Task directions:
In one to three sentences, explain why the article on the gas transition says accelerated depreciation adds "fuel to the fire" of the death spiral.

Jul 03 2025

The gas transition: What do gorillas have to do with it?

The gas transition poses an unavoidable challenge: what to do with the potential for billions of dollars of stranded assets. Current approaches, such as accelerated depreciation, are fixes that Professorial Fellow at Monash University and energy expert Ron Ben-David argues will risk triggering both political and financial crises. 

In Ben-David's recent paper “The 500lb gorilla of the gas transition” he offers a novel, market-based solution that he claims transforms the Regulated Asset Base (RAB) into a manageable financial obligation, in that the RAB is a financial asset which can be decoupled from the physical gas network, and securitised. Ben-David’s approach is not entirely without precedent, but its application to a gas RAB and the specific mechanism of inter-sector cost reallocation (to electricity networks) is innovative and he argues can be purposed to tackle Australia’s looming gas transition.

And Ron Ben David is clear that his conceptual blueprint will require further design work, political negotiation, and regulatory adaptation but nonetheless still tackles one of the hard questions of the energy transition.  We take a dive and examine the issues therein.

Making a manageable financial obligation by decoupling the Regulated Asset Base (RAB) from the physical gas network. 

There are two problems as Ron Ben-David sees it:

1. The Central Problem – The Regulatory Asset Base (RAB)

  • The RAB of gas networks is a financial obstacle to the energy transition.
  • As customers leave the gas network, remaining customers face higher prices, triggering a death spiral of further disconnections and rising costs.
  • The current regulatory framework (from the 1990s) was built to promote gas growth, not manage decline.

2. The Problem with the Existing Solution - Accelerated Depreciation Is Not Sustainable

  • Networks seek accelerated depreciation to recover their RAB sooner, raising prices on remaining customers.
  • This adds “fuel to the fire” of the death spiral.
  • While some (and Energy Consumers Australia is highlighted in his paper) accept this as a necessary tool, Ben-David argues it’s politically and economically unsustainable.

Accelerated Depreciation

Accelerated depreciation allows the gas distribution businesses to recoup investments in their infrastructure faster than usual, as their asset lives are reduced by the transition to renewable energy (electrical) sources.  Accelerated depreciation is intended to mitigate the risk of stranded assets, the gas distribution infrastructure that becomes obsolete due to declining gas demand, by shifting the financial burden proportionally onto current consumers rather than future ones. 

Is there a real need to steeply accelerate depreciation now?   It is probably useful to examine Victoria when discussing gas connection abolishments, because even with the recent softening of policies the State still has the most aggressive gas exit approach.  In Victoria there are over 2 million homes and businesses connected to the gas network, and around 80 per cent of Victorian homes use gas for cooking, heating and hot water.  Even with its generous subsidy of electric for gas replacement, only somewhere between 24,000-34,000 Victorian homes have so far changed to electric heating and hot water, though many may still retain a gas connection.  So well under 2 per cent so far, and the national figure is below that.

Material provided:
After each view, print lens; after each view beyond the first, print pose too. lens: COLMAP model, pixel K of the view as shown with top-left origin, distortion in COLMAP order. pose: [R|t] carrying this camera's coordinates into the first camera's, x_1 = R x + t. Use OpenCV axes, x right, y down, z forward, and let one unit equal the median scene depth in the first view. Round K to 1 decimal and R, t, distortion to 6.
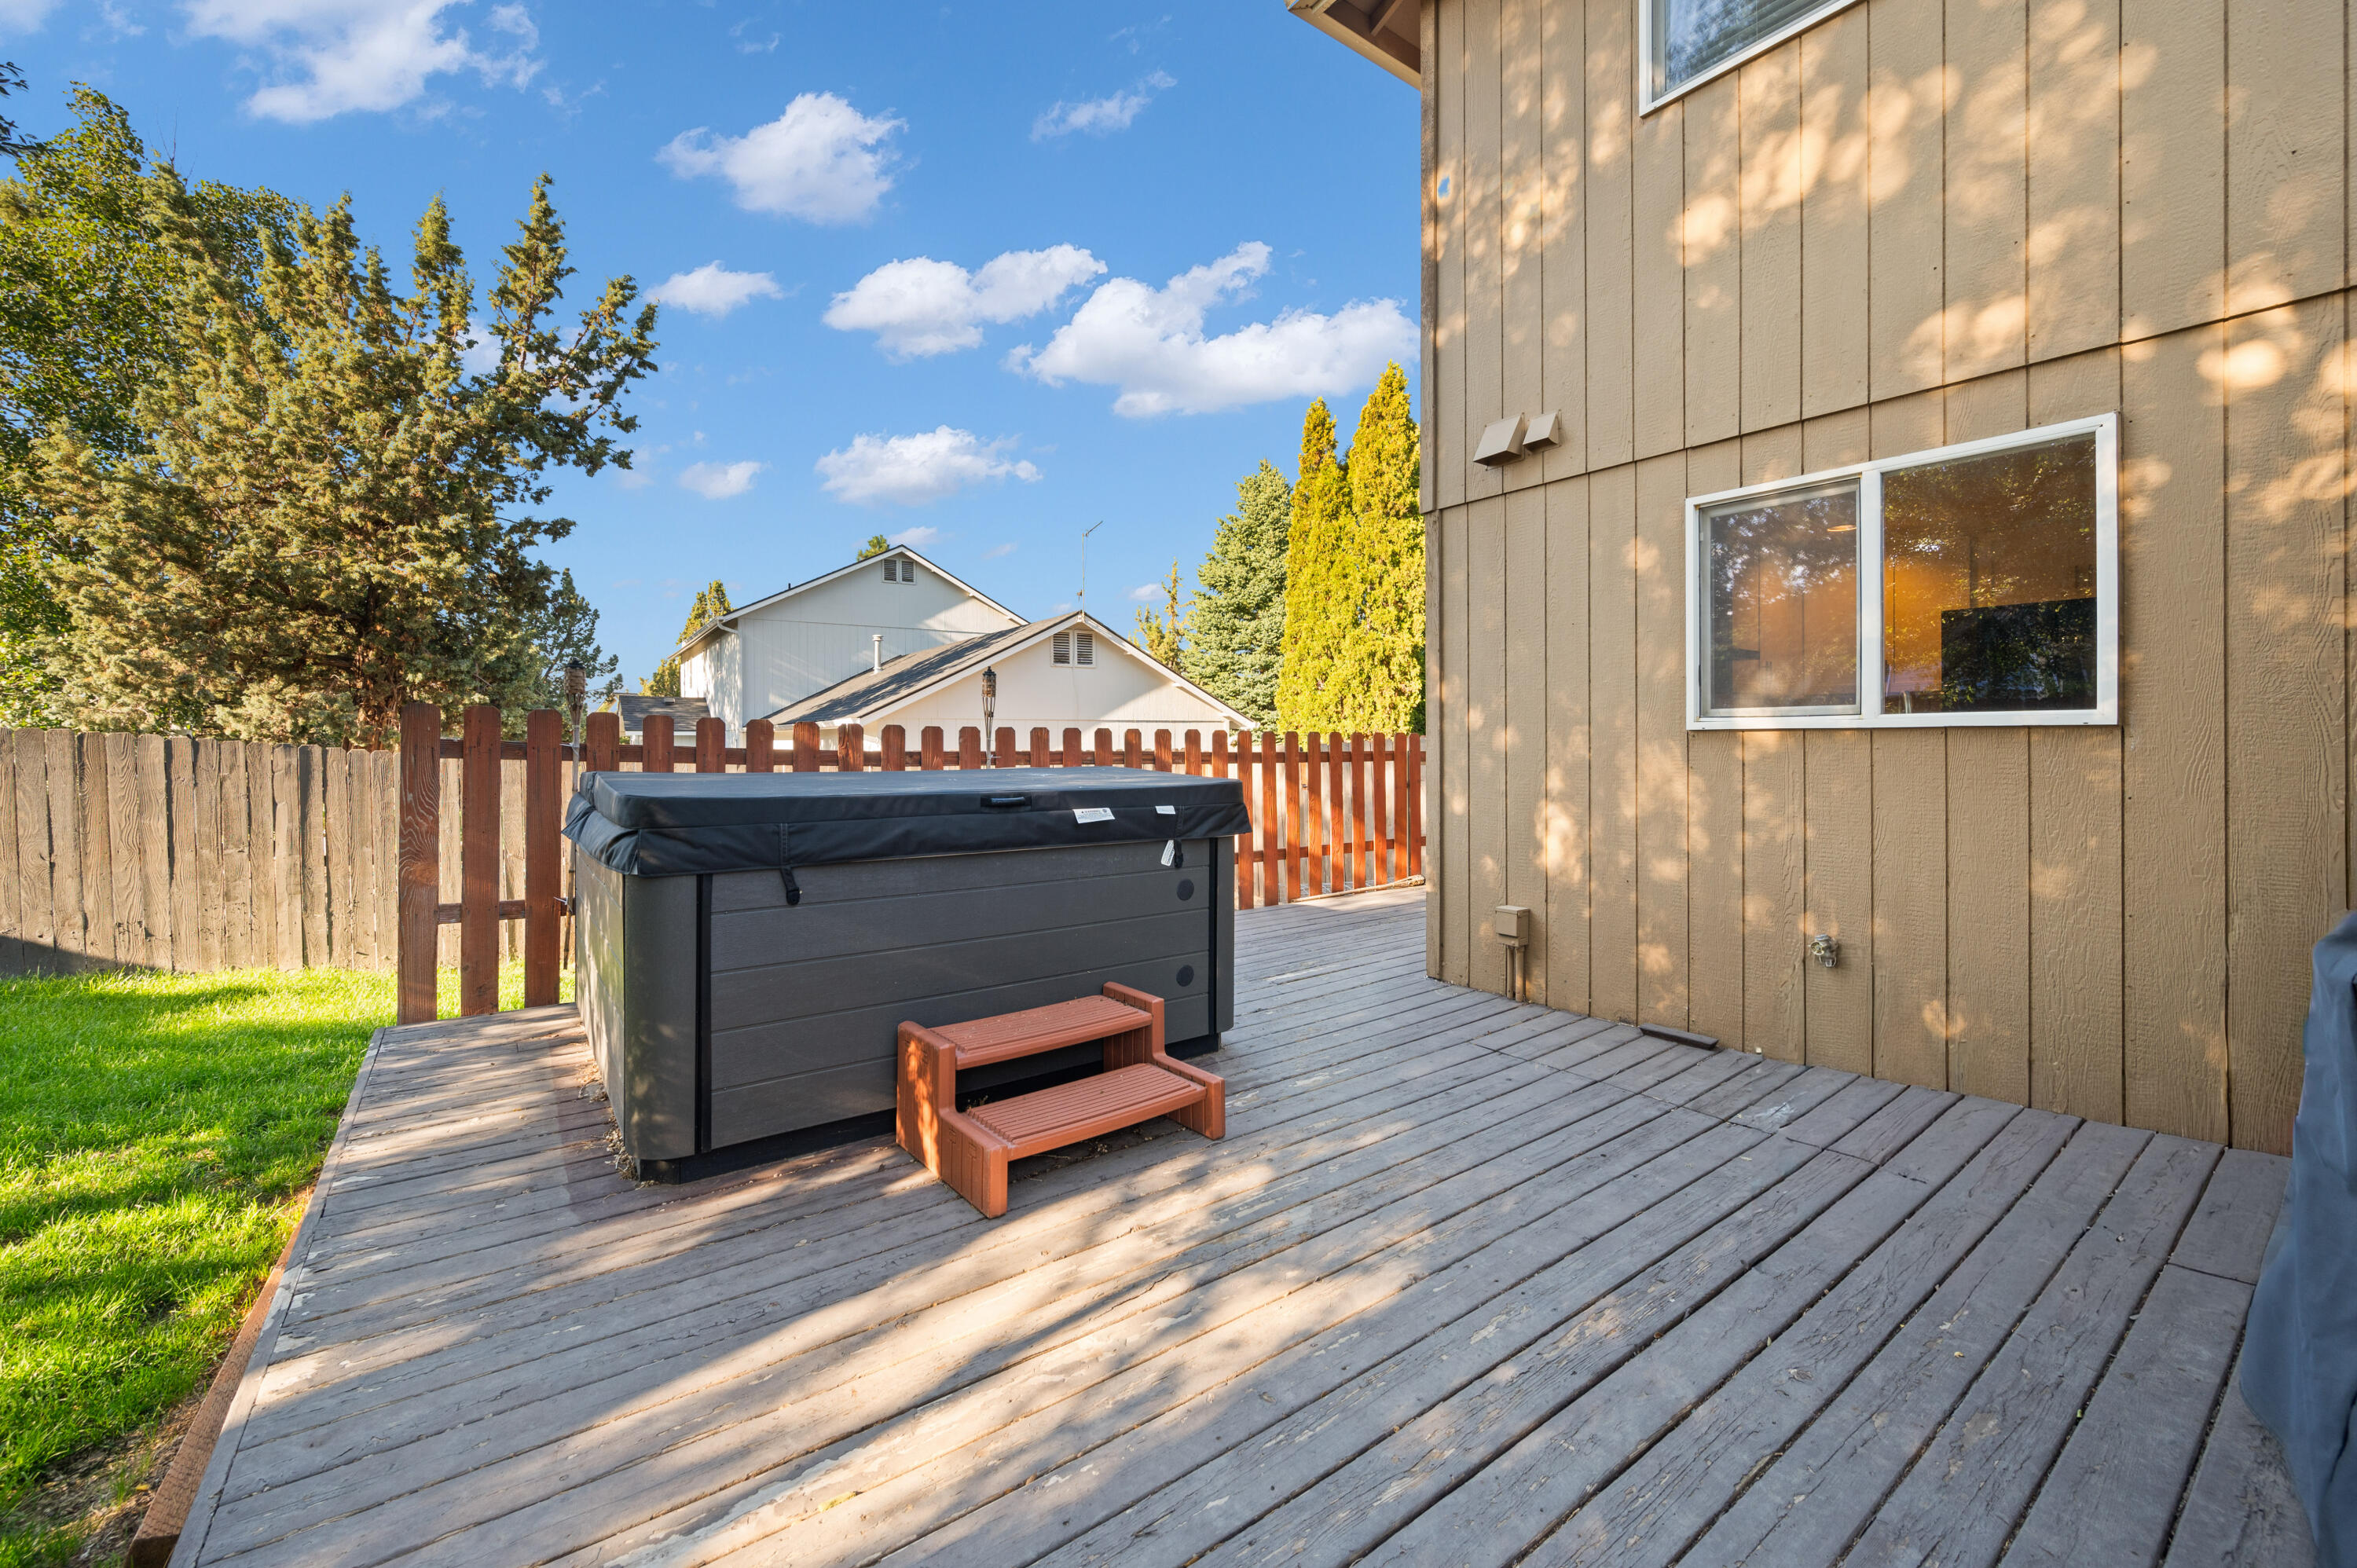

Answer space:
Networks use accelerated depreciation to recover their Regulated Asset Base sooner, which raises prices for the customers who remain on the gas network. Those higher prices drive further disconnections and rising costs, so the measure intensifies the death spiral.